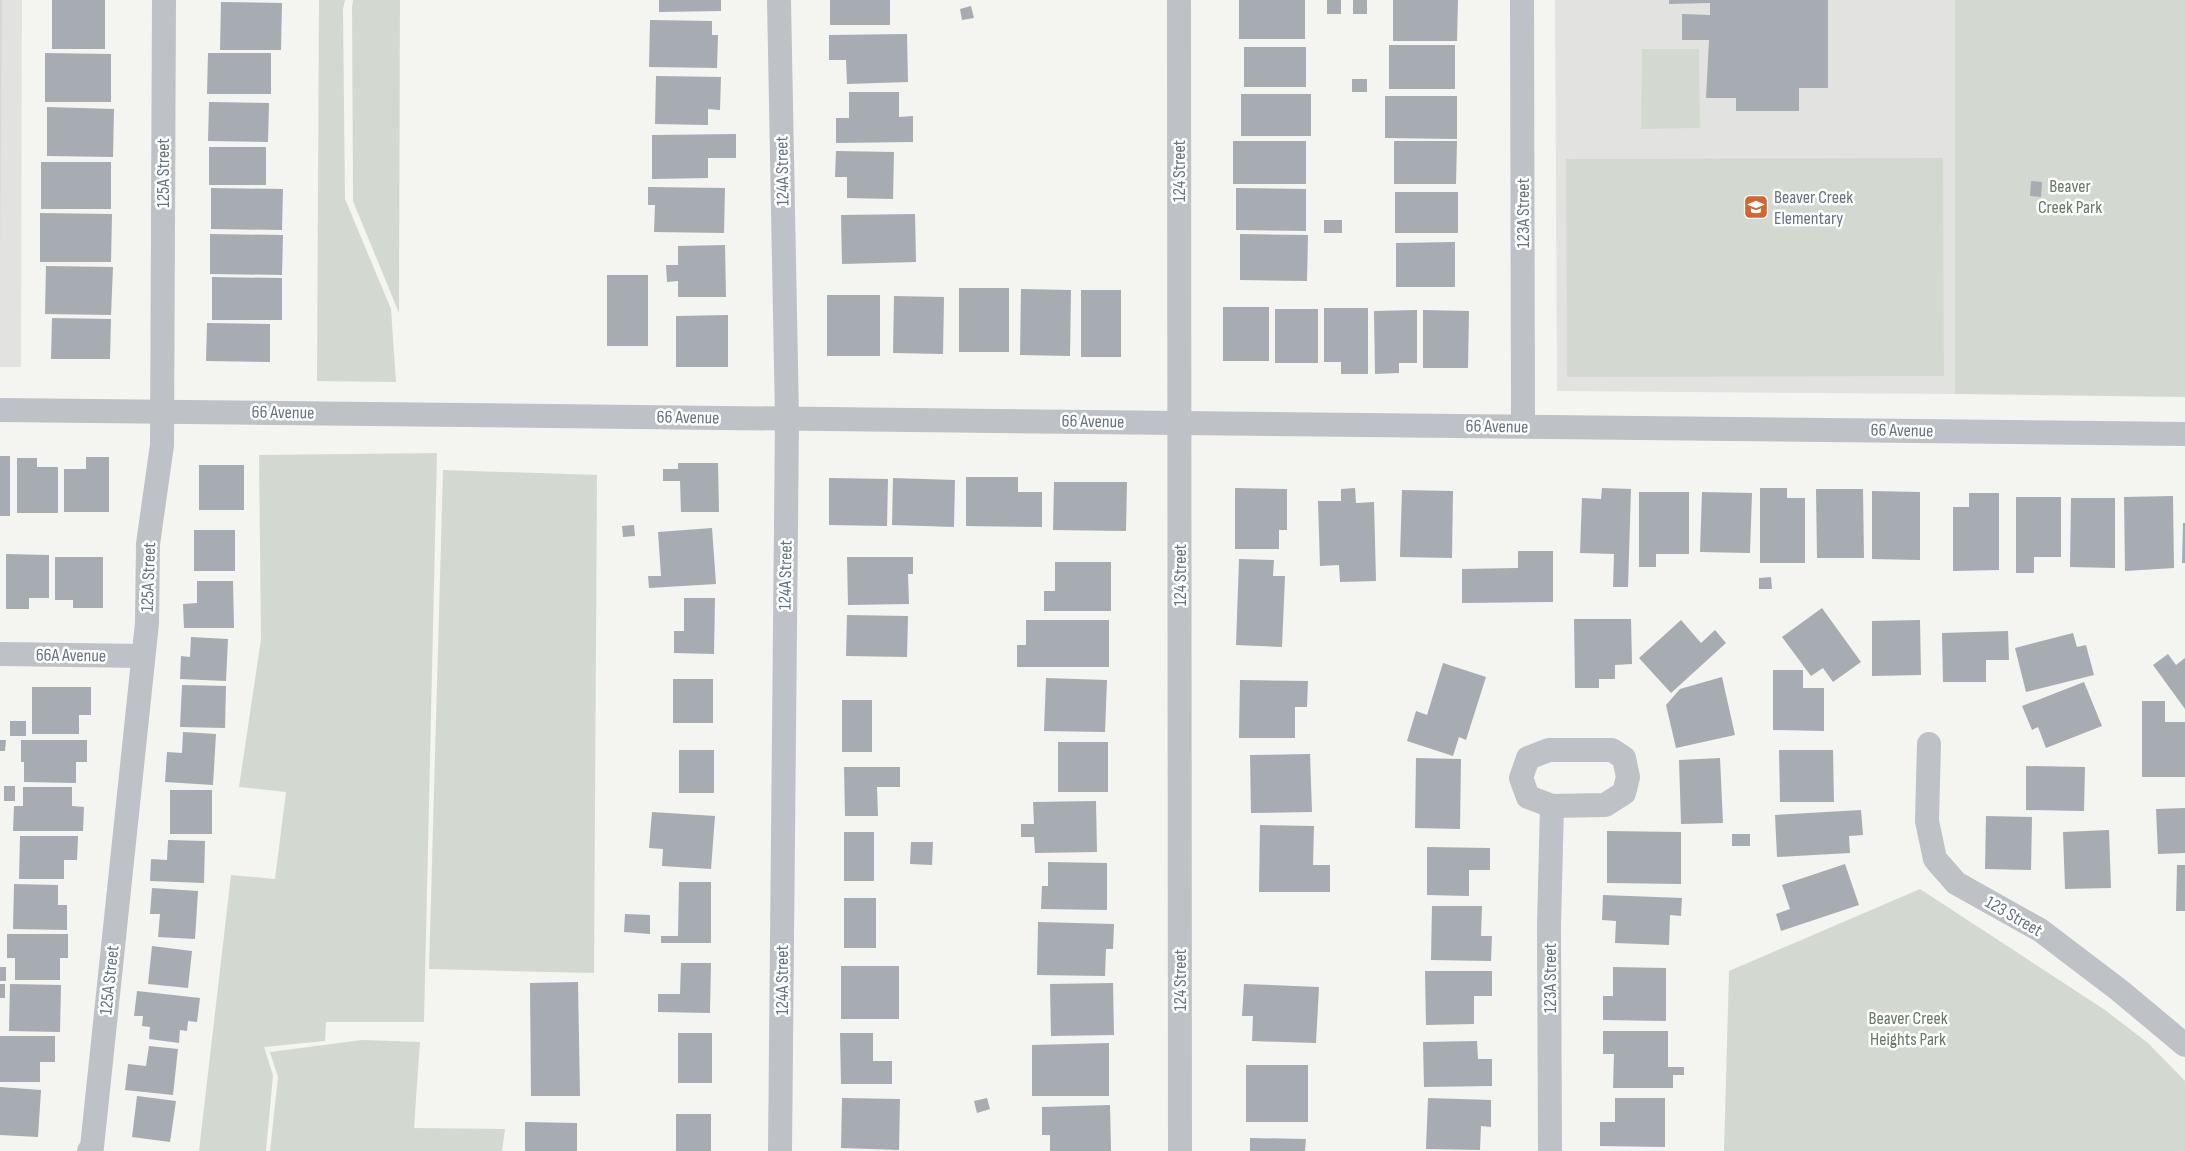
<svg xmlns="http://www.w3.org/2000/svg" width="2185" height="1151" font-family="'Sofia Sans Condensed',sans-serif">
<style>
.built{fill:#e2e3e1}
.green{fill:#d3d9d1}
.building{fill:#a6acb1}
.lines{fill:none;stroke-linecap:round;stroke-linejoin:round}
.minor{stroke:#bec1c5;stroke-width:24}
.labels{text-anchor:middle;stroke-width:5;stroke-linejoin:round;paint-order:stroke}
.street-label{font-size:18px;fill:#66727f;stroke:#fff}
.park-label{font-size:18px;fill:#667764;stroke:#fff}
.poi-label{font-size:18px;fill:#66727f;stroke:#fff;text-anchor:start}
</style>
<rect width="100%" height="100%" fill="#f4f4f1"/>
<g class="built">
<path d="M0 0H22L21 367H0Z"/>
<path d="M1555 0H1955V394L1557 391Z"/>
</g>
<g class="green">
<path d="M0 0H2L0 260Z"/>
<path d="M319 0H345L343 9 345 199 391 309 396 382 317 381Z"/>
<path d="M353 0H400L399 313 353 201 352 8Z"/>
<path d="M1955 0H2185V397L1955 394Z"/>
<path d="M1642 49H1699L1700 128 1641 129Z"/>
<path d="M1943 158 1944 376 1567 377 1566 159Z"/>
<path d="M437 453 424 1022H326L325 1041 264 1047 273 1075 266 1151H199L231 875 275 879 286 792 239 787 261 639 259 455Z"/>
<path d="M443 470 597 475 594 973 429 969Z"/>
<path d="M1920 889 2105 1010 2148 1043 2185 1081V1151H1724L1729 971Z"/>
<path d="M362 1040 420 1042 414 1128 505 1129 502 1151H270L278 1077 270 1052Z"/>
</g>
<g class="building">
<rect x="52" y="0" width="53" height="49"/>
<path d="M659 0H721V11L659 12Z"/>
<rect x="830" y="0" width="60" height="25"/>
<rect x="1239" y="0" width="66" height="39"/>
<rect x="1327" y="0" width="14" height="14"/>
<rect x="1353" y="0" width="14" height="14"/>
<path d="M1393 0H1458L1457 41H1393Z"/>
<path d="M1669 0H1828V88H1799V111H1736V98H1706L1709 40H1682V14L1710 15V3L1669 4Z"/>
<path d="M221 2 282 3 281 50H220Z"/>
<path d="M971 6 974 18 962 20 960 9Z"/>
<path d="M650 20 712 21V35H718L717 68 649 67Z"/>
<path d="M907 34 908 82 847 84 846 60H829V35Z"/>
<rect x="1389" y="45" width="66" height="44"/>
<rect x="1244" y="47" width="62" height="40"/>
<path d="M45 53 111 54V102H45Z"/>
<path d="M208 53H271V94H207Z"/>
<path d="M656 76 721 77 720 110 708 109V125L655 124Z"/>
<rect x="1352" y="79" width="15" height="13"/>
<path d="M849 92H899V117L913 116V142L836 143V118H849Z"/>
<rect x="1241" y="94" width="70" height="42"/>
<path d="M1385 96H1457V139L1385 138Z"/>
<path d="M209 102 269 103 268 142 208 141Z"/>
<path d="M47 107 114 109 113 157 47 156Z"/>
<path d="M736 134V158H708V178L652 179V135Z"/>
<rect x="1233" y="141" width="73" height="43"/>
<path d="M1394 141H1457L1456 184H1394Z"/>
<rect x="209" y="147" width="57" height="38"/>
<path d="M836 151 894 152 893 199 847 198V177H835Z"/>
<rect x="41" y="162" width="70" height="47"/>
<path d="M2031 181 2042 182 2041 197 2030 196Z"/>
<path d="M648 187 725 188 724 233 654 232 655 205H648Z"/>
<path d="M211 188 283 189 282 230 211 229Z"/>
<path d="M1236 188 1306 189V231L1236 230Z"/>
<rect x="1395" y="192" width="63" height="41"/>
<path d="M40 213 112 214 111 262H40Z"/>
<path d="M915 214 916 262 842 264 841 215Z"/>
<rect x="1324" y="220" width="18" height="13"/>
<path d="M210 234 283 235 282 275 210 274Z"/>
<path d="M1240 234 1308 235 1307 281 1240 280Z"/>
<path d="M1455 242V287H1396V243Z"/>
<path d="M725 245 726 297H678V281L667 282 666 265H678V246Z"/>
<path d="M46 266 113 267 111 315 45 314Z"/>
<rect x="607" y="275" width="41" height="71"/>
<path d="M212 277 282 278V320H212Z"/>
<rect x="959" y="288" width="50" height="64"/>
<path d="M1021 289 1071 290 1070 356 1020 355Z"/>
<rect x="1081" y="290" width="40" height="67"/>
<rect x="827" y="295" width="53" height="61"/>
<path d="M894 296 944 297 943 354 893 353Z"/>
<rect x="1223" y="307" width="46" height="54"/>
<path d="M1324 308H1368V374H1341V362H1324Z"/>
<rect x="1275" y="309" width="43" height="54"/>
<path d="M1417 310V363H1399V373L1375 374 1374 311Z"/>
<path d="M1423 310 1469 311 1468 368H1423Z"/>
<path d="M728 315V367H676V316Z"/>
<path d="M52 318 111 319 110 359H51Z"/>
<path d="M207 323 270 324V362L206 361Z"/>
<rect x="0" y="456" width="10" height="60"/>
<path d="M86 457H109V512H64V469H86Z"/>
<path d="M17 458H37V467H58V513H17Z"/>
<path d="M678 463H718L719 512H681L680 481H663V469H678Z"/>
<rect x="199" y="465" width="45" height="45"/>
<path d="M966 477H1018V492H1042V527L966 526Z"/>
<path d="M829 478 888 479 887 526 829 525Z"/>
<path d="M893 478 955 480 954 527 892 525Z"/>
<path d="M1054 482H1127L1126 531 1053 530Z"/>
<path d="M1235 488 1287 489V530H1279V549H1235Z"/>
<path d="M1355 488 1356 503 1374 502 1376 581 1340 582 1339 565 1320 566 1318 501H1341V489Z"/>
<path d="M1602 488 1631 489 1628 587H1613L1614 554 1580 553 1582 498 1601 499Z"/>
<path d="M1760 488H1787V498H1805V563H1760Z"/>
<path d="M1816 489H1863L1864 558H1817Z"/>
<path d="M1402 490 1453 491 1452 558 1400 557Z"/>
<path d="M1872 491 1920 492V560L1872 559Z"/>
<path d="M1639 492H1689V554H1656V567H1639Z"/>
<path d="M1702 492 1752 493 1750 553 1700 552Z"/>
<path d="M1969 493H1999V570L1953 571V507H1969Z"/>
<path d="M2173 496 2174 568 2125 571 2124 497Z"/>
<path d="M2016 497H2061V557H2034V573H2016Z"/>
<path d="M2071 498H2115V568L2070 567Z"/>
<path d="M2183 523H2185V563H2182Z"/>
<path d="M634 525 635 536 623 537 622 526Z"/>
<path d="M712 528 716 584 649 588 648 576H661L658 532Z"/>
<rect x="194" y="530" width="41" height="41"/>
<path d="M1518 551H1553V602L1462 603V569L1518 568Z"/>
<path d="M6 554 49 555V598H29V609H6Z"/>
<path d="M55 557H103V608H73V600H55Z"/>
<path d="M847 557H913V574H908L909 604 848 605Z"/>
<path d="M1239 559 1274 560 1273 576H1285L1282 647 1236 645Z"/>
<path d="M1055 562H1111V611H1044V591H1055Z"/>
<path d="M1771 577 1772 589H1759V578Z"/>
<path d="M197 581H233L234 628H184L183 604 197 603Z"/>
<path d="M684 598H715L714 654 674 653V631H684Z"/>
<path d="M1822 608 1861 662 1833 682 1823 668 1811 676 1782 637Z"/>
<path d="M847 615 908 616 907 657 846 656Z"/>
<path d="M1574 619H1631L1632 664 1615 665V679H1599V688H1575Z"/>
<path d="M1026 620H1109V667H1017V645H1026Z"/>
<path d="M1681 620 1701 643 1715 630 1726 643 1671 693 1639 658Z"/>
<path d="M1920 620 1921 675 1872 676V621Z"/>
<path d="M2008 631 2009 660H1986V682H1943L1942 633Z"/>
<path d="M2073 633 2077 647 2086 645 2094 675 2026 692 2015 648Z"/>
<path d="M191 637 228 639 226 681 180 679 181 656 190 657Z"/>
<path d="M2168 654 2176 665 2185 658V709L2153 665Z"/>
<path d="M1443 663 1486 677 1466 740 1459 737 1453 756 1407 741 1416 711 1427 715Z"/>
<path d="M1773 670H1803V688H1824V731L1773 730Z"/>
<path d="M1722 677 1735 735 1676 748 1666 705 1680 689Z"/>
<path d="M1046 678 1107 680 1105 732 1044 731Z"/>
<rect x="673" y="679" width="40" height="44"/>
<path d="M1240 680 1308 681 1307 707H1295V738H1239Z"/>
<path d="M2084 682 2102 726 2046 748 2038 727 2032 730 2022 706Z"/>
<path d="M182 685 226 686 225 728 180 727Z"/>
<path d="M32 687H91V715H79V734H32Z"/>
<rect x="842" y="700" width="30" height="52"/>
<path d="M2142 701H2165V722H2185V777H2142Z"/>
<rect x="10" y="721" width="16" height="15"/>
<path d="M183 732 216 734 213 785 165 782 167 752 182 753Z"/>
<path d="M0 740H6L5 751H0Z"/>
<path d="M21 740H87V762H76V783L24 782V762H21Z"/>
<rect x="1058" y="742" width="50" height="50"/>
<rect x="679" y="750" width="35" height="43"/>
<path d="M1779 750H1833L1834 802H1780Z"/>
<path d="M1310 754 1312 812 1251 813 1250 755Z"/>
<path d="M1416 758 1461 759 1460 829 1415 828Z"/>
<path d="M1720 758 1723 823 1681 824 1679 760Z"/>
<path d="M2026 766 2085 767 2084 811 2026 810Z"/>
<path d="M844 767H900V787H877L878 816H845Z"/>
<rect x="4" y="786" width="11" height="15"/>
<path d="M23 787H72V806L84 807 83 831H13L14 806H23Z"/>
<rect x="170" y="790" width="42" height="44"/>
<path d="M1096 801 1097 852 1035 853 1034 837H1021V824H1034L1033 802Z"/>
<path d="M2185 808V853L2158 854 2156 809Z"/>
<path d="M1861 810 1863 835 1849 836 1850 853 1777 857 1775 815Z"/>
<path d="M652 812 715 816 711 869 662 866 663 849 649 848Z"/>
<path d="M1986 816 2032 817 2031 870 1985 869Z"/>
<path d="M1260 825 1314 826 1313 865H1330V892H1259Z"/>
<path d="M2109 830 2111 888 2065 889 2063 832Z"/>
<path d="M1607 831 1681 832V884L1607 883Z"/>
<rect x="844" y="832" width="30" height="49"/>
<rect x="1732" y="834" width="18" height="12"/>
<path d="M20 836H78L77 860H64V879H19Z"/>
<path d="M168 840 205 841 204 883 150 881 151 859 167 860Z"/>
<path d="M911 842H933L932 865 910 864Z"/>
<path d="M1427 847 1490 848V870H1469V896L1427 895Z"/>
<path d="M1048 862 1107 863V910L1041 909 1042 886H1048Z"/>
<path d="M1845 864 1859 905 1781 931 1776 914 1790 909 1782 885Z"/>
<path d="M2177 865H2185V911H2176Z"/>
<path d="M679 882H711V943H661V936H678Z"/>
<path d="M14 884 58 885V905H67V930L13 929Z"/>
<path d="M152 888 198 891 195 939 158 937 160 914H150Z"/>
<path d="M1603 895 1682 898 1681 916 1670 915 1669 945 1615 943 1616 921 1602 920Z"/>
<rect x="844" y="898" width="32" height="50"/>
<path d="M1432 906H1482L1481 936H1492L1491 961 1431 960Z"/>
<path d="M625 914 650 915V934L624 932Z"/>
<path d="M1038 922 1114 924 1113 949H1106L1105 976 1037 975Z"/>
<path d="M7 934H68V958H60V980H15V958H7Z"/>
<path d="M152 946 192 951 188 988 148 984Z"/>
<path d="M681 963H711L710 1013 658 1012V994H680Z"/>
<rect x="841" y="966" width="58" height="53"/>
<rect x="0" y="967" width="6" height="14"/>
<path d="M1613 967 1666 968V1021L1603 1020V996H1613Z"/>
<path d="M1425 971H1492V996H1474V1024L1426 1025Z"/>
<path d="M578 982 580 1096H531L530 983Z"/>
<path d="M1113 983 1114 1035 1051 1036 1050 984Z"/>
<rect x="0" y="984" width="5" height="14"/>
<path d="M10 984 61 985 60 1032 9 1031Z"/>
<path d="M1244 984 1319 987 1316 1043 1252 1041 1253 1016H1242Z"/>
<path d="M137 991 200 998 197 1022 188 1021 187 1031 180 1030 179 1043 149 1039 150 1027 142 1026 143 1016H134Z"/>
<path d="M1603 1031H1668V1067H1684V1075H1673V1088H1613L1614 1054H1603Z"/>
<rect x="678" y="1033" width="34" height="50"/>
<path d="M840 1033H873V1061H892V1084H841Z"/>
<path d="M0 1036H55V1062H40V1082H0Z"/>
<path d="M1477 1041 1478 1059H1492V1086L1424 1087 1423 1042Z"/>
<path d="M1109 1043V1096H1032V1045Z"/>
<path d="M149 1046 178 1049 173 1095 125 1090 128 1064 146 1066Z"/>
<rect x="1246" y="1065" width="62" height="57"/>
<path d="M0 1087 41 1090 38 1137 0 1135Z"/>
<path d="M137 1096 176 1101 170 1142 132 1137Z"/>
<path d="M842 1098 900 1099 899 1150 841 1148Z"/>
<path d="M987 1098 990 1109 977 1113 974 1101Z"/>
<path d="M1428 1098 1491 1100V1127L1481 1126 1480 1150 1426 1149Z"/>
<path d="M1615 1098H1665V1147L1600 1146V1122H1615Z"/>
<path d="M1110 1105 1111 1151H1050V1135H1042V1107Z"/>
<rect x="676" y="1114" width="35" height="37"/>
<path d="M525 1122 577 1123V1151H525Z"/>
<path d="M1250 1138 1306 1139 1305 1151H1250Z"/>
</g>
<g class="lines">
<g class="minor">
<path d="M779 0 787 418 780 1151"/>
<path d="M1179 0 1180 1151"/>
<path d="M1522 0 1523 426"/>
<path d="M0 410 2185 434"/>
<path d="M0 654 143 656"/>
<path d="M1929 744 1927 821 1935 859 1956 883 2040 930 2119 990 2185 1045"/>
<path d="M1549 750H1612L1624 758 1628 777 1624 793 1605 805 1552 806 1528 797 1521 778 1528 758Z"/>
<path d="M89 1151 92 1147 147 623 148 544 162 445 164 0"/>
<path d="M1550 1151 1549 925 1552 806"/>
</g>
</g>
<defs>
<symbol id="school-square" viewBox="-11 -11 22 22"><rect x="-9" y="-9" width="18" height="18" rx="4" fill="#d36533" stroke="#fff"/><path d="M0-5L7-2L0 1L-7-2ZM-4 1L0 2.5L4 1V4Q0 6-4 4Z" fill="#fff"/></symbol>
</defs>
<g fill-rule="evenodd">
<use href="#school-square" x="1742" y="193" width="28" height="28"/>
</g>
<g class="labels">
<g class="street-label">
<text transform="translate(782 171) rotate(-91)" y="6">124A Street</text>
<text transform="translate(1179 171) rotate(-90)" y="6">124 Street</text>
<text transform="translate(163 173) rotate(-90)" y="6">125A Street</text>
<text transform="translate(1523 213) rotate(-90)" y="6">123A Street</text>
<text transform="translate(283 412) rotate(1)" y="6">66 Avenue</text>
<text transform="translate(688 417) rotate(1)" y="6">66 Avenue</text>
<text transform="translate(1093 421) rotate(1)" y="6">66 Avenue</text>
<text transform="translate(1497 426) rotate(1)" y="6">66 Avenue</text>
<text transform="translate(1902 430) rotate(1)" y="6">66 Avenue</text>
<text transform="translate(785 575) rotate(-89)" y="6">124A Street</text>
<text transform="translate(1180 575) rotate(-90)" y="6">124 Street</text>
<text transform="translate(148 577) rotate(-88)" y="6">125A Street</text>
<text transform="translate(71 655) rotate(1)" y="6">66A Avenue</text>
<text transform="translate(2014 916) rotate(30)" y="6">123 Street</text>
<text transform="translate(1550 978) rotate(-90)" y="6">123A Street</text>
<text transform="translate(109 980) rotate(-84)" y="6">125A Street</text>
<text transform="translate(782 980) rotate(-90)" y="6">124A Street</text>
<text transform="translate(1180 980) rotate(-90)" y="6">124 Street</text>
</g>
<g class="park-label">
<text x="2070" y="192">Beaver<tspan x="2070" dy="21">Creek Park</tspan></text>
<text x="1908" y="1024">Beaver Creek<tspan x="1908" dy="21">Heights Park</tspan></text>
</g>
<g class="poi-label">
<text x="1774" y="203">Beaver Creek<tspan x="1774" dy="21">Elementary</tspan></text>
</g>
</g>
</svg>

**PROBLEM TO SOLVE**.
Each line above that contains the string "lines" should be identified and copied.

**SOLVED EXERCISE**.
.lines{fill:none;stroke-linecap:round;stroke-linejoin:round}
<g class="lines">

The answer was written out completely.